Mohon tunggu...
KOMENTAR
Cerita Pemilih Pilihan

Catatan Pasca Pemilihan Umum 2019

8 Mei 2019   16:08 Diperbarui: 8 Mei 2019   16:29 163 1
Pemilu serentak 2019 telah berakhir. Hasil quick count lembaga-lembaga survei yang kredibel telah dipublikasikan di banyak media. Sedangkan KPU masih tetap bekerja menyelesaikan perhitungan suara manual secara berjenjang di masing-masing tingkatan. Namun pemilu 2019 menyisakan sebuah pekerjaan rumah yang membutuhkan waktu lama untuk menetralisirnya agar tidak menjadi bola salju yang semakin membesar. Pekerjaan rumah tersebut adalah meningkatnya sentimen anti-China di kalangan masyarakat Indonesia.

Isu-isu anti-China yang berkembang selama masa kampanye Pemilu 2019 adalah bagian dari politik identitas yang digunakan untuk kepentingan sesaat kaum elit agar dapat menjatuhkan lawan politik. Munculnya isu-isu tersebut disinyalir meningkatkan sentimen anti-China di kalangan masyarakat Indonesia. Bahkan sejak Pilpres 2014 dan Pilkada Jakarta 2017, isu-isu tentang China selalu menjadi primadona menjelang tahun politik.

Paul Joseph Goebbels yang dikenal sebagai bapak propaganda modern dalam konsepnya Argentum ad Nausem menyatakan bahwa "kebohongan yang dikampanyekan secara terus-menerus dan sistematis akan berubah menjadi (seolah-olah) kenyataan. Sedangkan kebohongan sempurna, adalah kebenaran yang dipelintir sedikit saja."

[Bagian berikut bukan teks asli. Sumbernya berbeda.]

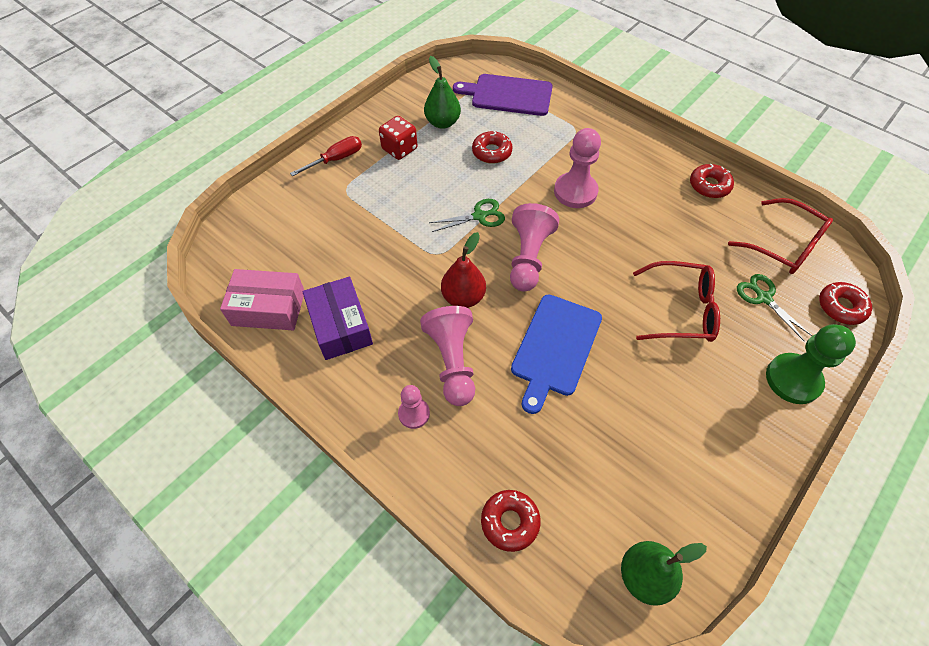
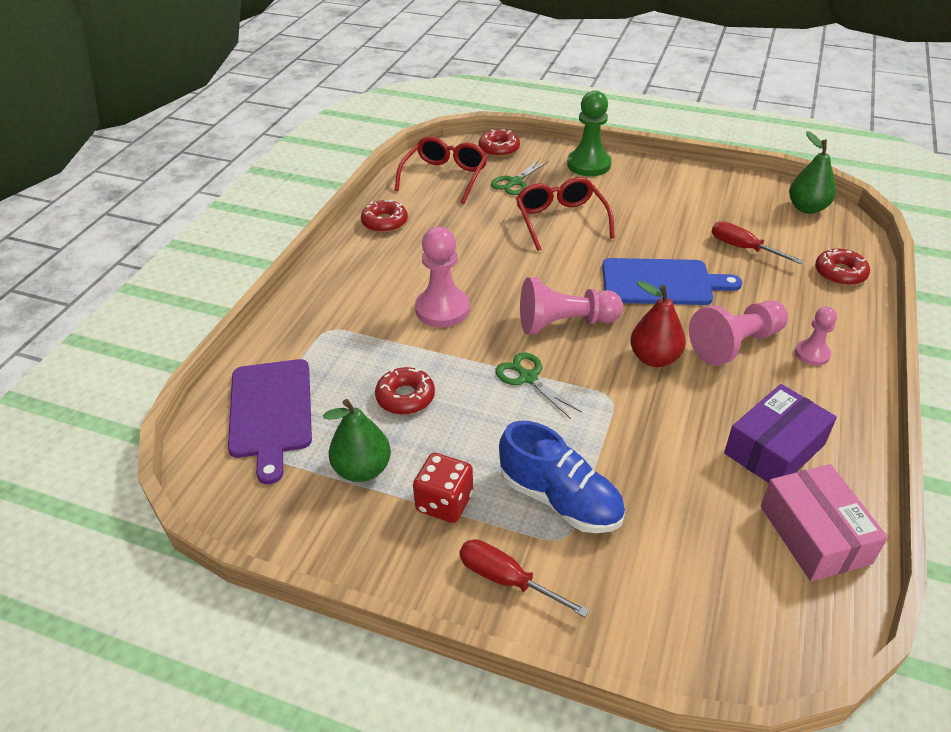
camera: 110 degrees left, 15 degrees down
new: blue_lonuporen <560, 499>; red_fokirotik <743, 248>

Merujuk pada konsep propaganda tersebut, isu-isu anti-China pada dasarnya digunakan oleh sejumlah elit politik sebagai propaganda untuk menjatuhkan lawan dan meraih simpati pendukung. Akan tetapi karena disampaikan secara terus-menerus dan masif sehingga diyakini oleh masyarakat Indonesia sebagai sebuah kebenaran yang palsu.

Bukan Narasi Baru
Sentimen anti-China di kalangan masyarakat Indonesia bukanlah sebuah narasi baru. Jika menengok sejarah Indonesia, sentimen anti-China diduga awalnya muncul pada tahun 1965 dimana China sebagai salah satu negara komunis dianggap berperan dalam gerakan PKI yang menewaskan banyak Jenderal saat itu. Atas dasar tuduhan tersebut hubungan bilateral Indonesia dan China sempat dibekukan pada 1967 oleh Presiden Soeharto. Namun tampaknya karena tuduhan tersebut tidak terbukti dan kebutuhan Indonesia yang mendesak untuk mengekspor migas, Presiden Soeharto menormalisasi kembali hubungan bilateral antara kedua negara pada 1990.

Selain itu aliran ideologi komunis yang dianut oleh China dipahami oleh banyak masyarakat Indonesia sebagai atheis atau tidak percaya terhadap Tuhan. Komunis adalah ideologi ekonomi politik yang menjunjung tinggi konsep sama rata dan sama rasa dalam hal kesejahteraan.
Komunisme dikenal memiliki aliran ekonomi sosialis karena menolak kepemilikan barang pribadi dan beranggapan bahwa semua barang produksi harus menjadi milik bersama yang bertujuan memeratakan ekonomi untuk seluruh rakyat. Komunisme  tidak bisa lepas dengan sosialisme, sebagaimana liberalisme yang lekat dengan kapitalisme.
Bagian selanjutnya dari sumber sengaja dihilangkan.